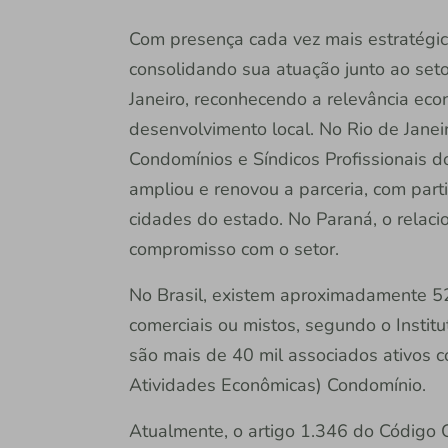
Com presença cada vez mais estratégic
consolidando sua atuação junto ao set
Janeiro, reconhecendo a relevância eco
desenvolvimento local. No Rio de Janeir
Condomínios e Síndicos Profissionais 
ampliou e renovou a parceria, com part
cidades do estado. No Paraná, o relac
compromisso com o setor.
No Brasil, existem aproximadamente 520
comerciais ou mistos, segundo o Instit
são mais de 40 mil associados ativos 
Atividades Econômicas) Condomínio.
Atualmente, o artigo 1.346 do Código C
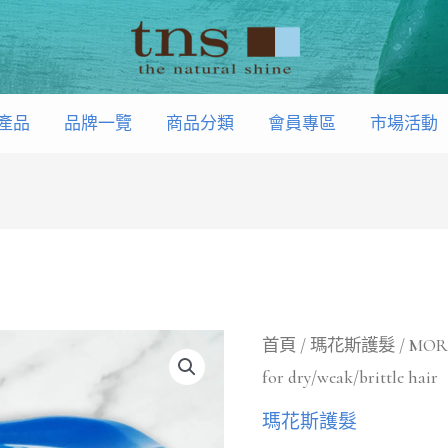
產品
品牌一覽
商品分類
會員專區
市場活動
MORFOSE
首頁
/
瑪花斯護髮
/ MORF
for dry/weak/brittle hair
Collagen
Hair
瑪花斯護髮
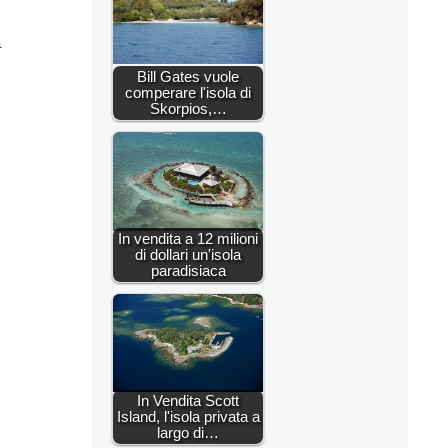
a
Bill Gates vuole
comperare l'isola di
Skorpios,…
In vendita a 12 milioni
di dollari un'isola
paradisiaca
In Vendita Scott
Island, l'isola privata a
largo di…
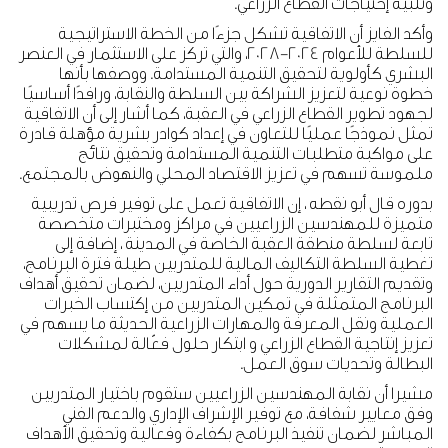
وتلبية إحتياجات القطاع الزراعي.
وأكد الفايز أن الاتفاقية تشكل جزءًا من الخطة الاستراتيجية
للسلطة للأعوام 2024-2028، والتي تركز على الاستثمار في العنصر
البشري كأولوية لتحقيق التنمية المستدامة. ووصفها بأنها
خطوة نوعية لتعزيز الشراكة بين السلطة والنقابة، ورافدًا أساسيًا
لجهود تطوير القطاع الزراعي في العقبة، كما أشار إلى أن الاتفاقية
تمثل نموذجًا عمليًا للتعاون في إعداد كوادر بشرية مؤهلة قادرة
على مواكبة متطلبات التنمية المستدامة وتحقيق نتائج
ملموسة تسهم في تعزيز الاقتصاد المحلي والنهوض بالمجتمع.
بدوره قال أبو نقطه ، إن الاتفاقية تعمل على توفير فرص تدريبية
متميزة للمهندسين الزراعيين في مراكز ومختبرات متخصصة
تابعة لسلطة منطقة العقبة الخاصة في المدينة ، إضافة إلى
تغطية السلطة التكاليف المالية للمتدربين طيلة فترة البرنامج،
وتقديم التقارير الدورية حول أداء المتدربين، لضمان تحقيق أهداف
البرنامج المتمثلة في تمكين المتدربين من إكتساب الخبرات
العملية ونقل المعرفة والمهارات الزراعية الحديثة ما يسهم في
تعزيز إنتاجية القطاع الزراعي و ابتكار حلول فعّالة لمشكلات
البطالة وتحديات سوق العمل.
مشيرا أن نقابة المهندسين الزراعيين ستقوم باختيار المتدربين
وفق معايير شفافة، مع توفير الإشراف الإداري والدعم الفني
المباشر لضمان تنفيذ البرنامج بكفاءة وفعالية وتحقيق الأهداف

------------

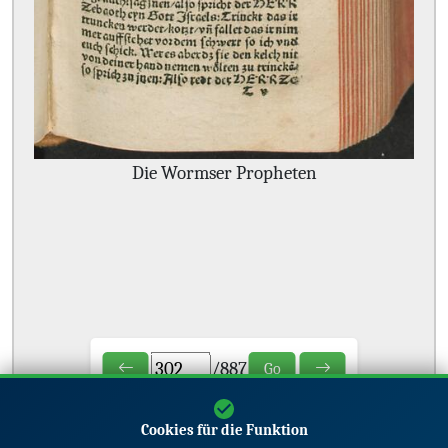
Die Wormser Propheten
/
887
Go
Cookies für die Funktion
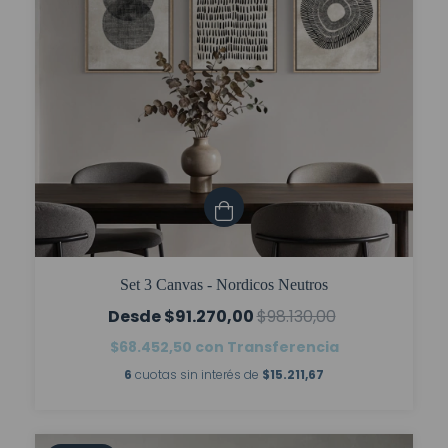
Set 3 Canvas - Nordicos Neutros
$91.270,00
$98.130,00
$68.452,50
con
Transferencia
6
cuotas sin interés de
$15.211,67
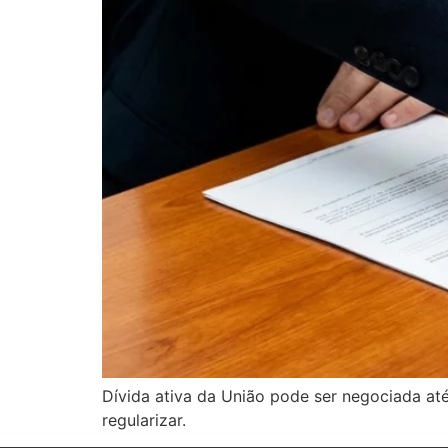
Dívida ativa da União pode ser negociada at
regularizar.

------------

> _YOUR GOAL_
Among the lines above, find those containing the word "القطاع" and copy each.

> _WRITTEN RESPONSE_
وتلبية إحتياجات القطاع الزراعي.
لجهود تطوير القطاع الزراعي في العقبة، كما أشار إلى أن الاتفاقية
تعزيز إنتاجية القطاع الزراعي و ابتكار حلول فعّالة لمشكلات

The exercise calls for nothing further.